A música também participa de momentos relevantes quando a autora conta sobre sua relação com Robert Mapplethorpe, o mote central do livro. Por exemplo, quando ela conta sobre as noites que os dois passavam ouvindo seus discos favoritos, ao som de Tim Buckley e Tim Hardin, dançando e depois produzindo suas artes. Ou então quando comenta que ouviu incontáveis vezes o disco “Beggars Banquet”, da banda Rolling Stones, enquanto seu parceiro e seus amigos produziam arte entre as paredes do cultuado Hotel Chelsea, dando uma trilha sonora para a grande parte do livro que se desenrola neste local. Através da música “Coney Island Baby”, da banda The Excellents, é adicionada textura e sabor (causada também devido à narração tão rica da autora) às memórias das visitas de Patti e Robert a Coney Island, tão simbólicas para o casal.
A forte relação que Patti Smith tem com a música culmina em sua própria carreira musical, e podemos acompanhar todos os capítulos dessa caminhada neste livro. Quando ela viu a banda The Doors se apresentar, viu em Jim Morrison que “também podia fazer aquilo”, ser uma estrela do rock. Quando Patti viu o The Velvet Underground ao vivo pela primeira vez, ela pôde enxergar a importância da poesia de Lou Reed para a música vanguardista da banda. Quando Jimi Hendrix conversou despretensiosamente com Patti na escadaria do estúdio Electric Lady, antes de um show de Janis Joplin, isto acendeu um fogo para transformar sua poesia em música punk, puxando os limites do que era feito na época. No seu relacionamento amoroso com Allen Lanier, suas primeiras letras foram comercializadas em música através da parceria que ela teve com a banda Blue Oyster Cult. Com Fred Sonic Smith, constituiu uma família com dois filhos e várias colaborações musicais.

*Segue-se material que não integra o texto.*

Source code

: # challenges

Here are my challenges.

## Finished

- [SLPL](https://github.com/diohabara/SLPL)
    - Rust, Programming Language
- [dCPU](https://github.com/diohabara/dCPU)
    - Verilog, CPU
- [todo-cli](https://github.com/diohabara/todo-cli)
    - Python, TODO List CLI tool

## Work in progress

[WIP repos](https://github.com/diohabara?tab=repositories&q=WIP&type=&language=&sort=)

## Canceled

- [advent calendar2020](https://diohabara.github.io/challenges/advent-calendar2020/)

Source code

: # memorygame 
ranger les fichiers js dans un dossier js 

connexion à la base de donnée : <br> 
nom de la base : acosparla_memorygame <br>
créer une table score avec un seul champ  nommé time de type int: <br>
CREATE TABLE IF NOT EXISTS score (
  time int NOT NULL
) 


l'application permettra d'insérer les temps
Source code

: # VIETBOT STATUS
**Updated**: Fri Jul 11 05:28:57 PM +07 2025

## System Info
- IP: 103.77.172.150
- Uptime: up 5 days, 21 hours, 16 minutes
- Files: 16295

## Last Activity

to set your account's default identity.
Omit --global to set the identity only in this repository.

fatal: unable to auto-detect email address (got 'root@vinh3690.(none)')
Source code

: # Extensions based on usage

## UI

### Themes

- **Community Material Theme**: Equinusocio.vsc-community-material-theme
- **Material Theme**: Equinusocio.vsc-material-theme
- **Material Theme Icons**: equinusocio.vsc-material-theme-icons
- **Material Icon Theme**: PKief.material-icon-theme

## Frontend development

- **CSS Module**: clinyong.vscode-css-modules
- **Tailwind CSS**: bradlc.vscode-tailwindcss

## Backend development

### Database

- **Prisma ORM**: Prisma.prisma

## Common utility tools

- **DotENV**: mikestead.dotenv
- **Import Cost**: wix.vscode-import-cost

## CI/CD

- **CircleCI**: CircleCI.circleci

Pouco a pouco, com ajuda de outros artistas e amigos, Patti Smith construiu uma forma única de expressar sua arte, o que resultou em uma obra vanguardista muito importante para a história do rock n’ roll, juntando punk e poesia, estéticas que pareciam opostas, e construindo sua escola própria. Podemos acompanhar toda esta caminhada, além de também acompanhar, em paralelo, a história e arte de Robert Mapplethorpe, eterno parceiro de Patti.
“Só Garotos” conta histórias dentro de histórias através das memórias de Patti Smith, muito bem dispostas no papel. Fazendo jus à história desta grande artista, a música, neste livro, é um personagem à parte, sempre presente, tanto como pedra fundamental do enredo como também nas entrelinhas das memórias contadas.
Referências
SMITH, Patti. Só Garotos. São Paulo: Companhia das Letras, 2018.
Roldão Aguiar é estudante de Jornalismo da Universidade Federal de Ouro Preto.